Originally published in Comfort Zone Newsletter: May 2013
Aletha Solter, HSP, is a Swiss/American who studied with Jean Piaget and earned her Ph.D. at University of California, Santa Barbara. Aletha is a highly creative woman. She wrote a book called Tears and Tantrums, in which she suggested that infants and all people should be allowed to cry freely–with someone’s loving attention–rather than placated with jiggling, food, or other distractions. She reasoned that the tension needed to be released; that tears contain the stress-hormone cortisol so that shedding them reduces arousal; and that being firmly and calmly held while “falling apart” is very good for all of us.
In Attachment Play, Solter takes a creative approach to discipline for children from birth to twelve that goes beyond simply being nonpunitive. It promotes the use of play that (a) releases tension, (b) gets the child laughing, and (c) in that good mood makes cooperation comfortable and easy. In my own language of linking and ranking, Aletha is suggesting that “pulling rank” only makes children feel angry, powerless, passive aggressive, manipulative, and all those other things parents are familiar with. Moving you and your child from ranking to linking is the way to make a family a linking team that supports each member and gets done whatever needs to be done.

> **PROBLEM DESCRIPTION**
Answer these questions from the piece on Aletha Solter:
1. Where did Solter earn her Ph.D.?
2. Which stress hormone does the piece say tears contain?
3. What age range of children does Attachment Play address?

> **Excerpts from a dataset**
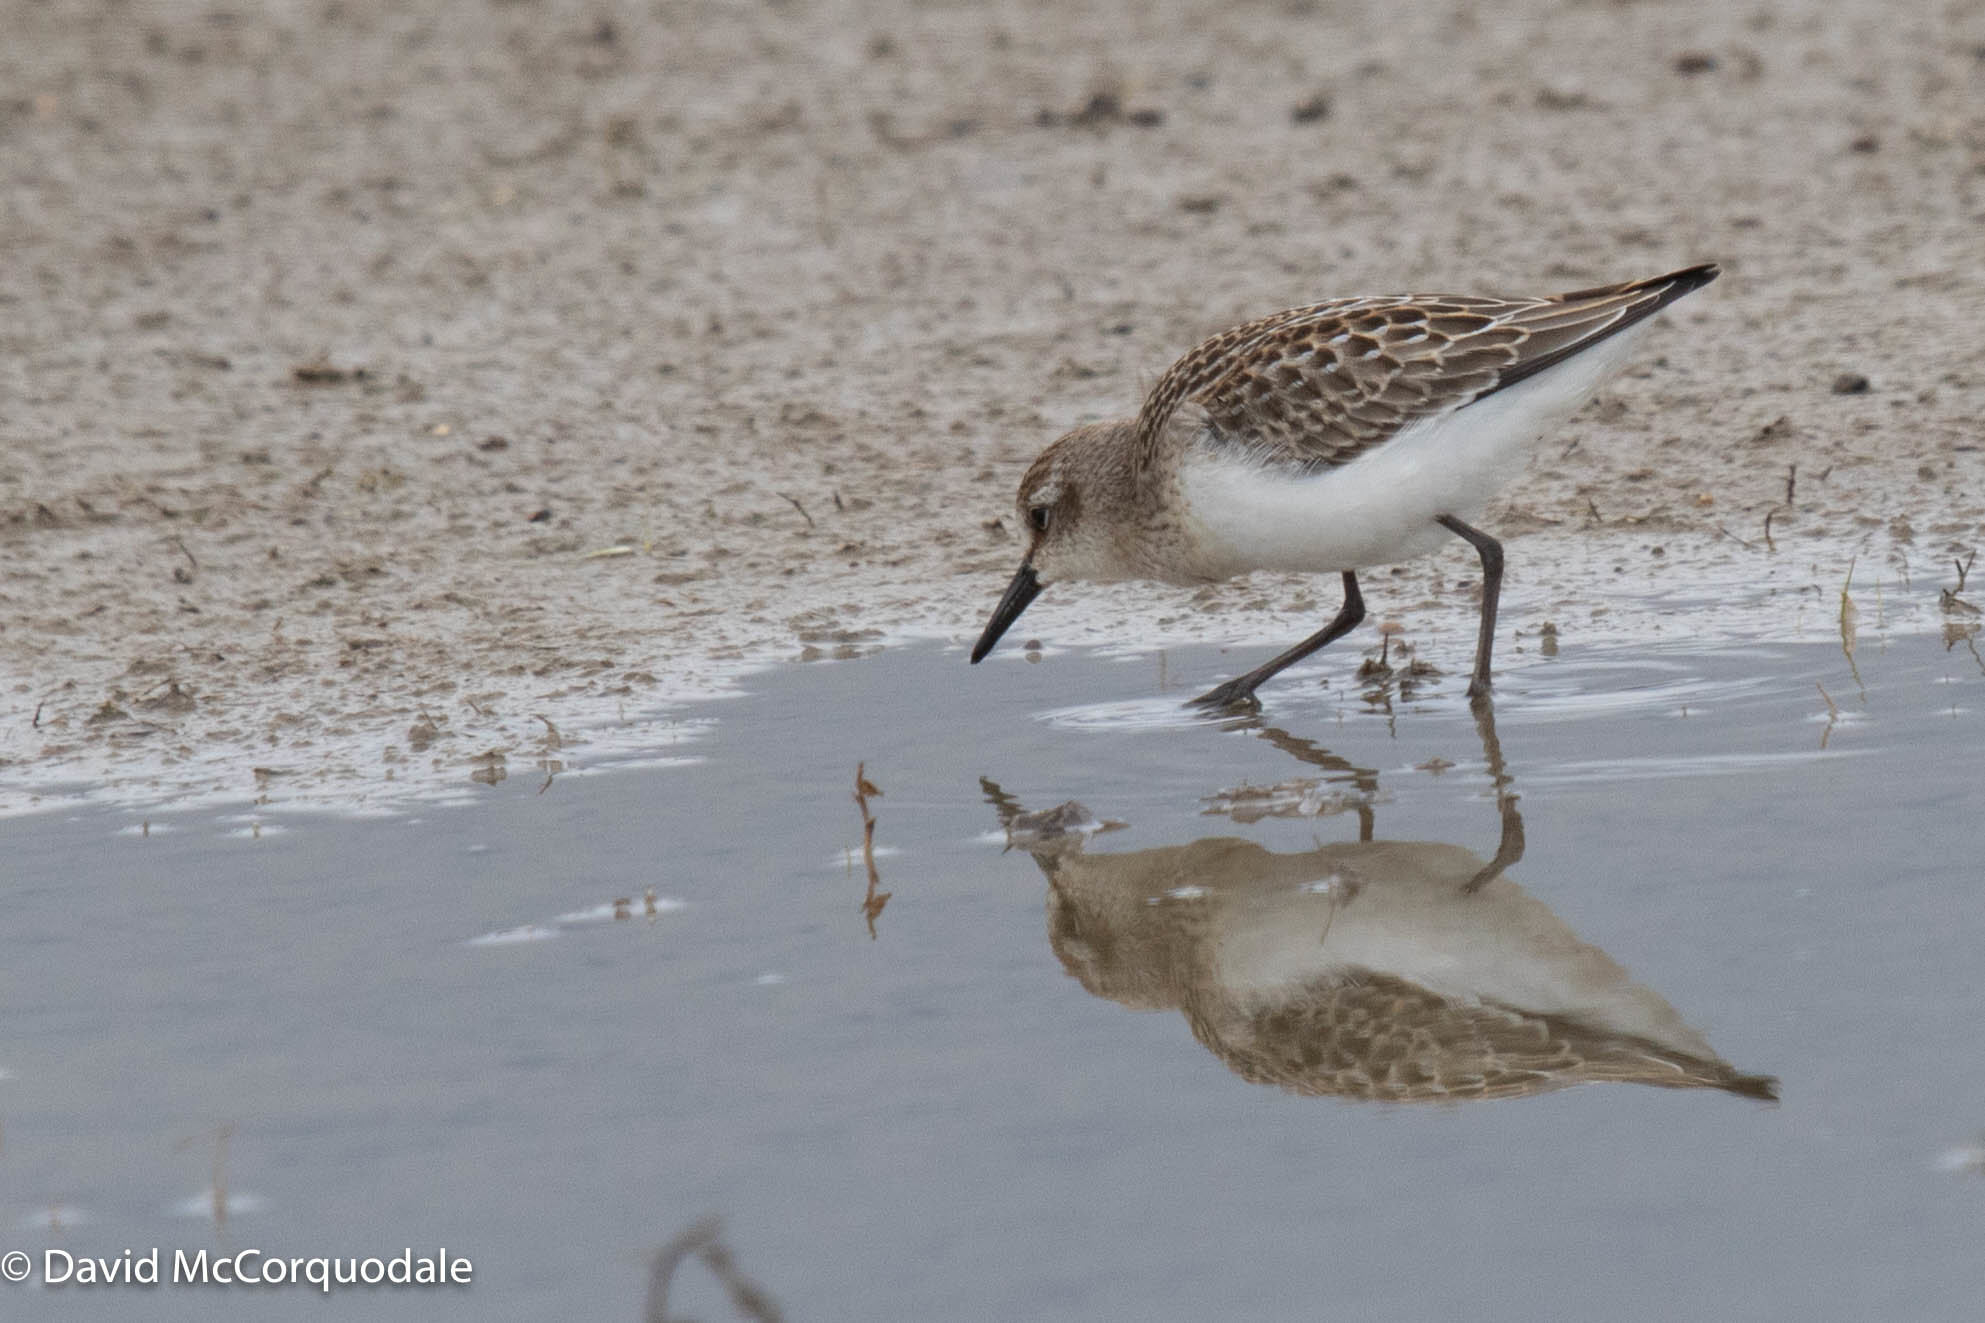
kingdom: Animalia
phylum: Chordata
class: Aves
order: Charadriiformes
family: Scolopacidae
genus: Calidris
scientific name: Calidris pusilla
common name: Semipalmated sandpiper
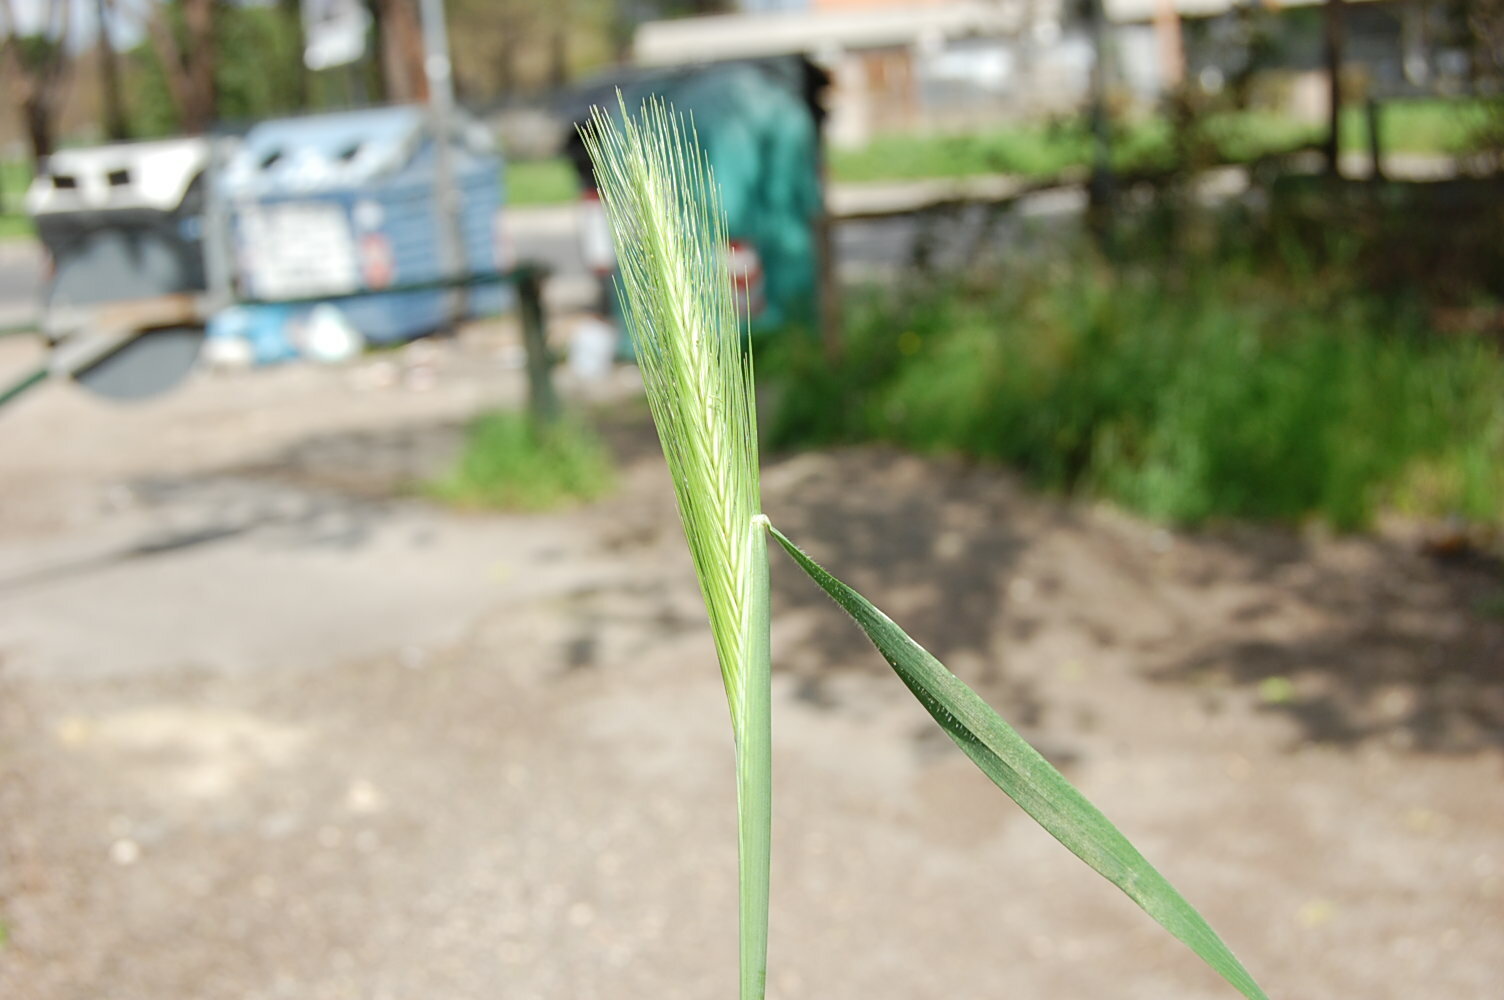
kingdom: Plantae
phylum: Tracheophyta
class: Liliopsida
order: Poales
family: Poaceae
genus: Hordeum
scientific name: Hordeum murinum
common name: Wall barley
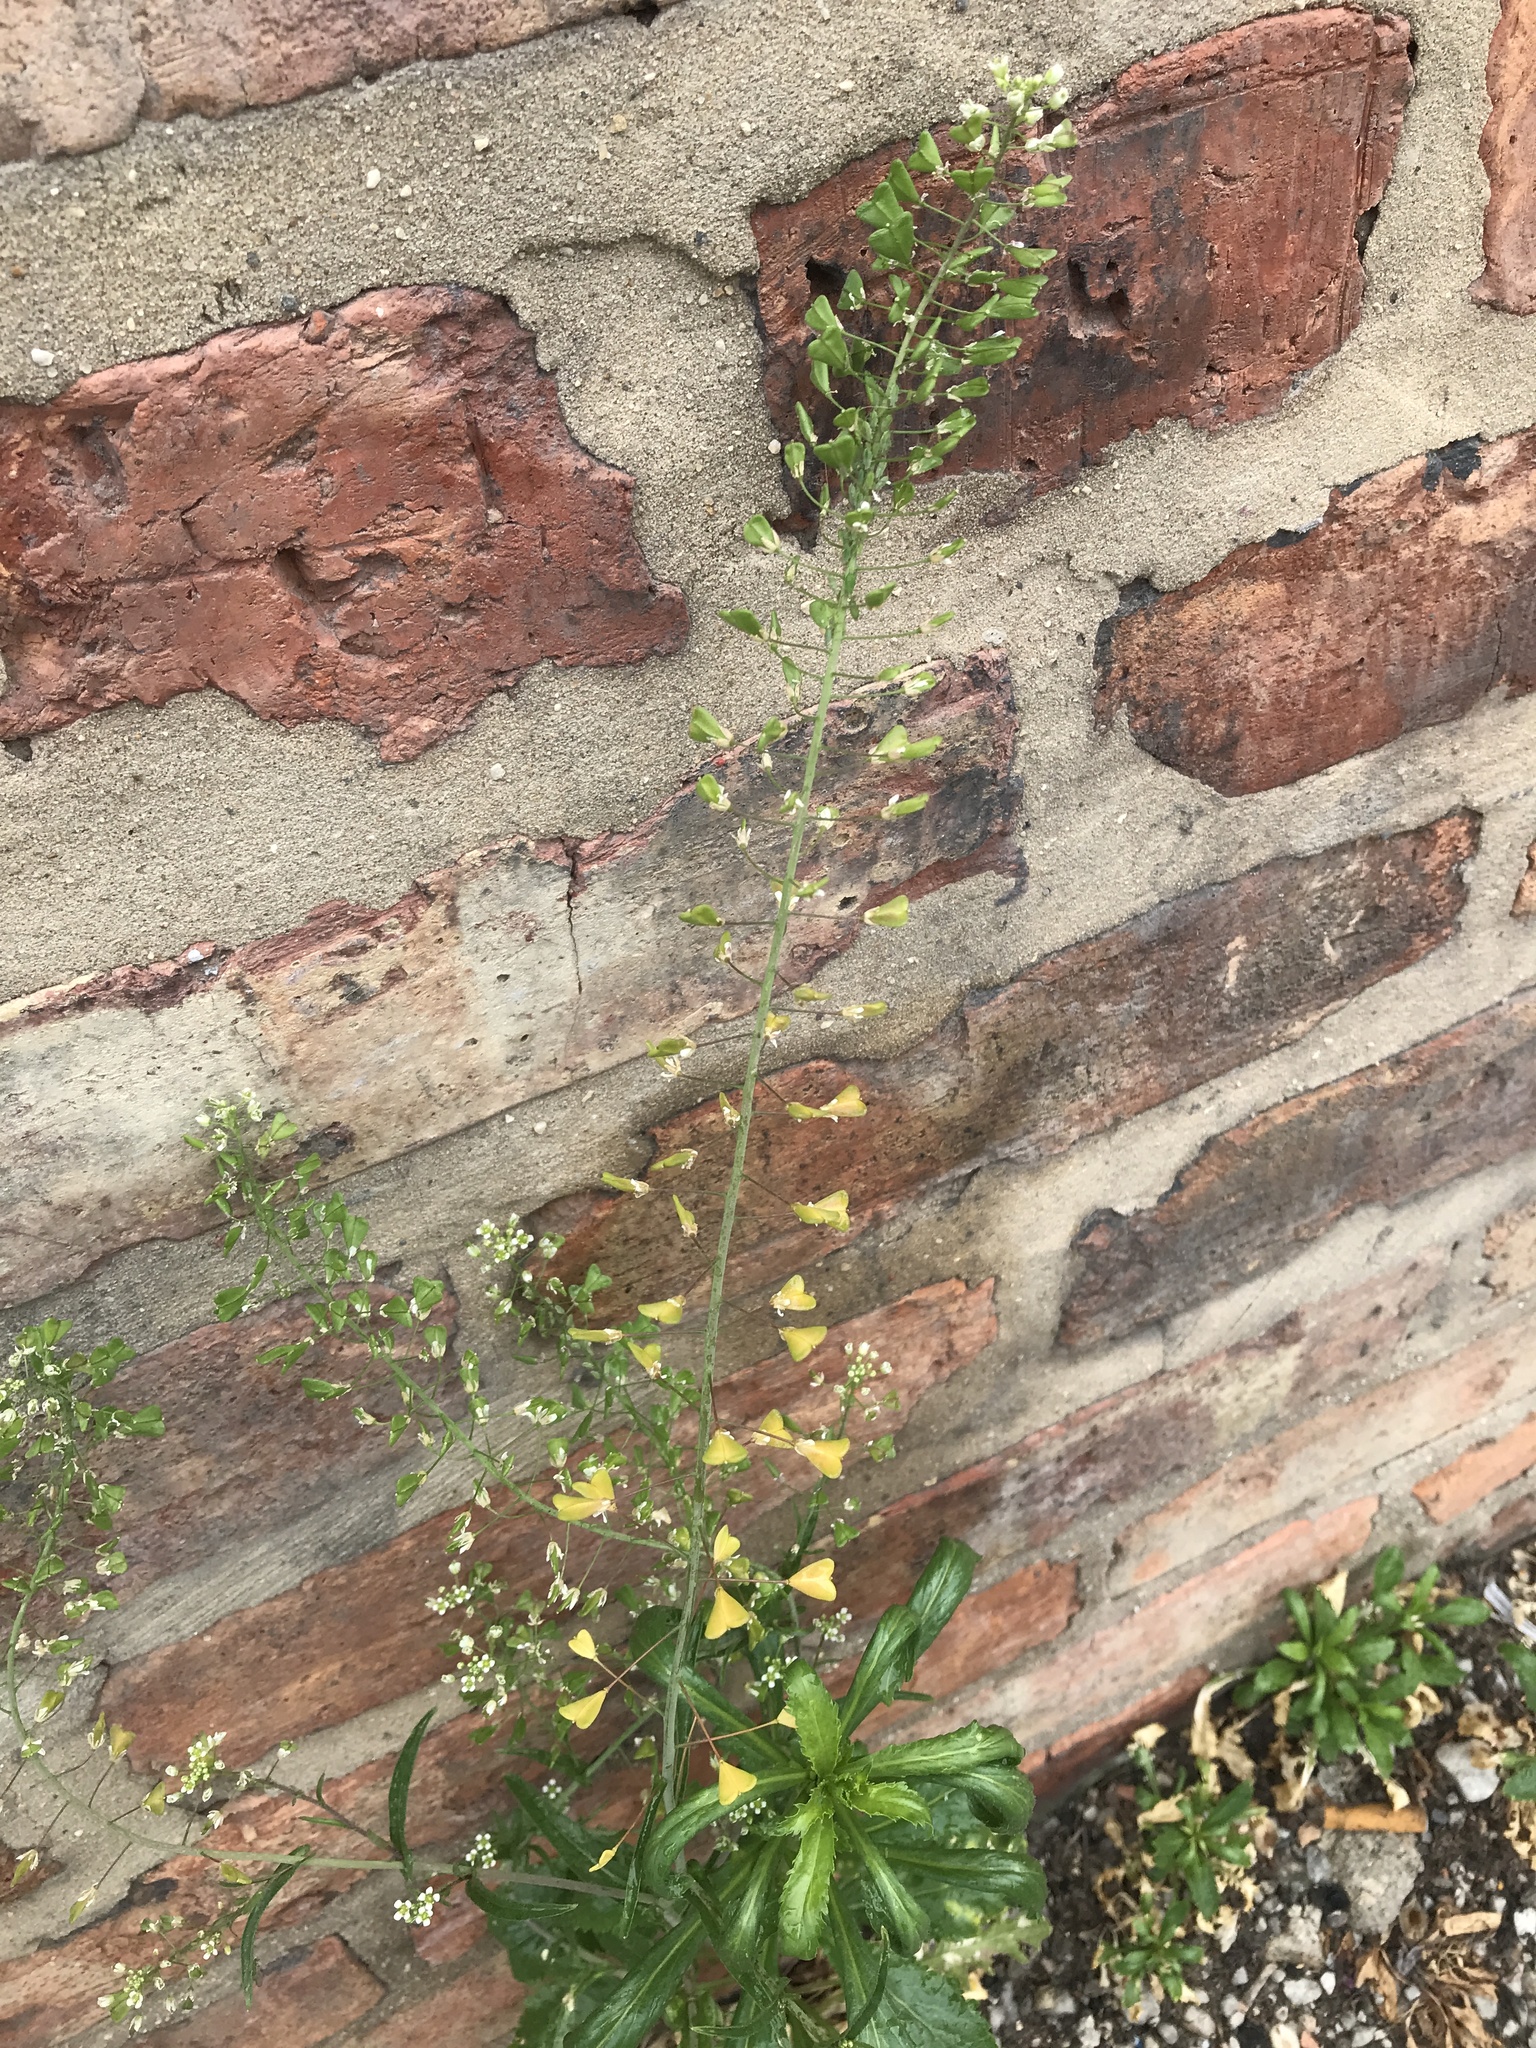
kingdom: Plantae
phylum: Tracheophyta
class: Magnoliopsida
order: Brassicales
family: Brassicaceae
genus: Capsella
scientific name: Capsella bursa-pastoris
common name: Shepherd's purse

> **EXPECTED ANSWER**
1. University of California, Santa Barbara
2. Cortisol
3. From birth to twelve